■ **Problems and tasks**
[A] In the Delhi High Court judgment below, rewrite the paragraph that begins "Through:" as a short list that keeps its main facts.
[B] Continue the Delhi High Court judgment below, starting after its last line.

■ **Selected text**
-=-=-=-=-
Citation : 2016 Latest Caselaw 7458 Del
Judgement Date : 19 December, 2016

Delhi High Court
Kullu Valley Leisure Resorts ... vs B R Bee Products Private Limited on 19 December, 2016
          IN THE HIGH COURT OF DELHI AT NEW DELHI

                                        Judgment reserved on: 15.11.2016
                                      Judgment pronounced on:19.12.2016

CO.PET. 459/2016

IN THE MATTER OF:-

KULLU VALLEY LEISURE RESORTS PRIVATE LIMITED
                        .....Petitioner no.1/Transferor Company


                                   AND

B R BEE PRODUCTS PRIVATE LIMITED
                          .....Petitioner no.2/Transferee Company

                               Through:     Mr.Sudhir     K.      Makkar,
                                            Senior Advocate with
                                            Ms.                 Meenakshi
                                            Singh,Advocates     for   the
                                            petitioners

CORAM:
HON'BLE MR. JUSTICE SIDDHARTH MRIDUL


                             JUDGMENT

SIDDHARTH MRIDUL, J.
-=-=-=-=-
■ **Information shown**
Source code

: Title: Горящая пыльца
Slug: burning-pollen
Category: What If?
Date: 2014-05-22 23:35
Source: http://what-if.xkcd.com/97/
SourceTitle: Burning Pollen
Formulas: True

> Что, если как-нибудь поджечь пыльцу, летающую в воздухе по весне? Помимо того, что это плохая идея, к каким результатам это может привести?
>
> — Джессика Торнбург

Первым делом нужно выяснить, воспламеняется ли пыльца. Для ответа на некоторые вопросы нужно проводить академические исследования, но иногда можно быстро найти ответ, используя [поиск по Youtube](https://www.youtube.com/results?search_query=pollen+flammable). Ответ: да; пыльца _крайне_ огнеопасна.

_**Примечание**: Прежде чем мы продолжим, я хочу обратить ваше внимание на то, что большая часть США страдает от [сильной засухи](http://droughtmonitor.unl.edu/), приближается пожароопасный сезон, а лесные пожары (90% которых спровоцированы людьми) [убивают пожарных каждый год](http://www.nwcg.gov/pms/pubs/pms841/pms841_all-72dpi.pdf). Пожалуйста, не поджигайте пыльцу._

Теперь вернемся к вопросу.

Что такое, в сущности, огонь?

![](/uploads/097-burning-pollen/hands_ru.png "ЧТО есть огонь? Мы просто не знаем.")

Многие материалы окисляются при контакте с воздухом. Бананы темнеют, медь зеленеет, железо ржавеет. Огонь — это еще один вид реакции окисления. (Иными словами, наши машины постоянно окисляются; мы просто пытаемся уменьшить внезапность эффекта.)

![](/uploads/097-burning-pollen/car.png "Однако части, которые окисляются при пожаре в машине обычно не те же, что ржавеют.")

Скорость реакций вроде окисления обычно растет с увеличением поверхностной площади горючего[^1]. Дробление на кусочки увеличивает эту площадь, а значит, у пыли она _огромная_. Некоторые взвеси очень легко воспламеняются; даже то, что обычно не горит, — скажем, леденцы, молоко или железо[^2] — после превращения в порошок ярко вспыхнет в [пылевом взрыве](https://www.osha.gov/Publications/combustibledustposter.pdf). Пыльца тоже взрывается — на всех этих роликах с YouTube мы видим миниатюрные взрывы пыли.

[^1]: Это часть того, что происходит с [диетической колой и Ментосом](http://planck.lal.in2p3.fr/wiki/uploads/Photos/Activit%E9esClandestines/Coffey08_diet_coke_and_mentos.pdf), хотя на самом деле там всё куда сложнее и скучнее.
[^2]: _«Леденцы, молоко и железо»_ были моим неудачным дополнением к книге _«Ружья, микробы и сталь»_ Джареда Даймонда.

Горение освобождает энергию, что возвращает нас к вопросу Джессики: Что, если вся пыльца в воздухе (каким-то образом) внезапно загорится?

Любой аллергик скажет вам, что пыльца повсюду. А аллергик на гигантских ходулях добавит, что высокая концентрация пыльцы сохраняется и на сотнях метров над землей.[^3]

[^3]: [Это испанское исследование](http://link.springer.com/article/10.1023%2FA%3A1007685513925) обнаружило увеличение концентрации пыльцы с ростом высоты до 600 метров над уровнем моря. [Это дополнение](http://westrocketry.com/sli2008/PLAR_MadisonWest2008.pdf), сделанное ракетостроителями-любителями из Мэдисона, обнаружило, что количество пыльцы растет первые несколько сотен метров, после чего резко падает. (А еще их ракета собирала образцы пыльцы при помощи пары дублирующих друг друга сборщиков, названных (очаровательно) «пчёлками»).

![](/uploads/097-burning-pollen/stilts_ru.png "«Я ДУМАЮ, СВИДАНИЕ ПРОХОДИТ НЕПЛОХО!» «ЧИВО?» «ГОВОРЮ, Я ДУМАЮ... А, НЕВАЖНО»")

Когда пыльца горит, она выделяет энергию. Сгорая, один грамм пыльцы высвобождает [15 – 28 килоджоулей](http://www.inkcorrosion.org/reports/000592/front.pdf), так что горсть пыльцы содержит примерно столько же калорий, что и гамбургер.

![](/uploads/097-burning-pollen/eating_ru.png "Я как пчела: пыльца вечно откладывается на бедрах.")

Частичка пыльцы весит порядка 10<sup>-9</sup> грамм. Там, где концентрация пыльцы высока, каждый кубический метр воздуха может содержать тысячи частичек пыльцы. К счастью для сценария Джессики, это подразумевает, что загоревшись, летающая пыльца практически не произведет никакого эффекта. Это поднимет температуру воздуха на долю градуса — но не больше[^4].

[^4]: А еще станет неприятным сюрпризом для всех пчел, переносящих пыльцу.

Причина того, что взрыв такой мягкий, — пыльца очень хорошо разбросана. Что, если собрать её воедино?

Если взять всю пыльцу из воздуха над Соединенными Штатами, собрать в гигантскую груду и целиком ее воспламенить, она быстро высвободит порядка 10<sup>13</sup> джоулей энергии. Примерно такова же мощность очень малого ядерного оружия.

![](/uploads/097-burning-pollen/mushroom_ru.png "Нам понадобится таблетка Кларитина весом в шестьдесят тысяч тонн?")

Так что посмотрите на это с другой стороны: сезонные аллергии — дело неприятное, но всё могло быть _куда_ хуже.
-=-=-=-=-
■ **Set of answers**
[A]
Appearing for the petitioners:
- Mr. Sudhir K. Makkar, Senior Advocate
- Ms. Meenakshi Singh, Advocate

[B]
1. This joint petition has been filed jointly under Sections 391(2) and 394

of the Companies Act, 1956 (hereafter referred to as the 'Act') seeking

sanction to the proposed scheme of Amalgamation (hereafter referred to as

the 'proposed scheme') of Kullu Valley Leisure Resorts Private Limited

(hereinafter referred to as 'Petitioner no.1/Transferor Company') with B R

Bee Products Private Limited (hereinafter referred to as 'Petitioner

no.2/Transferee Company').

2. The registered offices of the Petitioners are situated at NCT of Delhi,

within the jurisdiction of this Court.

3. The Transferor Company was incorporated under the Act on

25.07.1990 with the Registrar of Companies, Himachal Pradesh at Jalandhar.

Thereafter, theTransferor Company shifted its registered office from the state

of Himachal Pradesh to NCT of Delhi and obtained a certificate, dated

25.01.2016, in this regard from the Registrar of Companies, NCT of Delhi &

Haryana at New Delhi.

4. The authorised share capital of the Transferor Company as on

31.03.2015 is Rs.25,00,000/- divided into 2,50,000 equity shares of Rs.10/-

each. The issued, subscribed and paid up share capital of the Transferor

Company as on 31.03.2015 is Rs.20,37,100/- divided into 2,03,710 equity

shares of Rs.10/- each.

5. The Transferee Company was incorporated under the Act, on

09.12.2004, with the Registrar of Companies, NCT of Delhi and Haryana at

New Delhi.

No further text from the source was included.